Hall’s residency will include teaching a three-credit course, “The Olive Tree; Growing Community Engaged Storytelling from Irritation to Intrigue,” centered in community art that nourishes social healing in Madison. The olive tree nourishes the soil it’s planted in just as much as the soil nourishes it. From social irritation to ethnographic intrigue to art-making innovation, the course will provoke questions like: What irritates you about society? How can we develop purposeful listening in the community? How can the responses to these questions become an art-making process?
Throughout the course, students will explore topics such as the power of community meals, listening to community stories, and creating ethnographic films, audio narratives, and large-scale photography as community-based healing installations. The residency will also feature public programming with campus and Madison communities throughout the semester, including site-specific installations and film screenings to be exhibited in public spaces all over the city.

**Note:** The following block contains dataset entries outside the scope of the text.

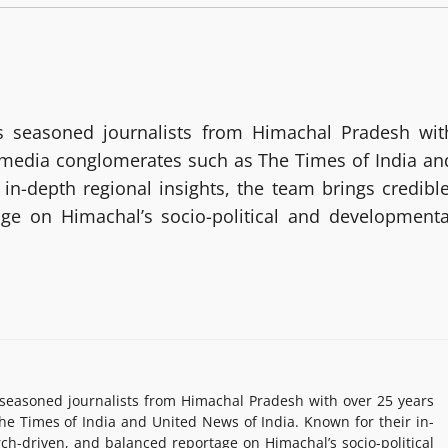
 seasoned journalists from Himachal Pradesh wit
g media conglomerates such as The Times of India an
in-depth regional insights, the team brings credible
age on Himachal’s socio-political and developmenta
easoned journalists from Himachal Pradesh with over 25 years
e Times of India and United News of India. Known for their in-
rch-driven, and balanced reportage on Himachal’s socio-political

Hall is an artist and anthropologist whose work is rooted in social practice and grown from anthropological listening. He integrates community engagement and storytelling as a process for cultivating healing in communities that have experienced political, cultural or systemic trauma. As a renowned art-making storyteller, he has served as a lecturing fellow for Duke Divinity Leadership Education, an artist-in-residence for the Princeton Theological Seminary, and the visual anthropologist and social media archivist for the Greenwood Art Project.
He was recently named a Fulbright Specialist by the U.S. Department of Educational and Cultural Affairs and a 2021 Tulsa Artist Fellow. Currently, Hall is engaged in Cultural Amnesia Therapy in Tulsa where he is working with local creatives and community advocates to help communities rebuild after the 1921 Race Massacre. His latest project features one of his carefully curated Amnesia Therapy Salon Dinners in partnership with The British Council and The Kenya Pavilion at the 2022 Venice Biennale. Through socially engaged art-installations, large-scale photography, ethnographic films shaped as visual poems, and carefully designed salon dinners, his work focuses on revealing the resilient nature of the human spirit, using memory to inform imagination, and helping communities reclaim their identity.
Hall’s residency will begin in January 2024. The residency is presented in partnership with the Division of the Arts and the Art Department, with Faisal Abdu’Allah as lead faculty. Abdu’Allah holds the Chazen Family Distinguished Chair in Art, is a professor in the Art Department, and is the associate dean of the arts in the School of Education.
Concurrently with Hall, the Division of the Arts and the Department of Asian Languages and Cultures will welcome Sri Vamsi Matta, a Bangalore-based theater and visual artist, to UW–Madison as the inaugural academic-year Interdisciplinary Artist in Residence from August 2023 – May 2024.
The School of Education’s Department of Theatre and Drama is among the co-sponsors of Matta’s residency.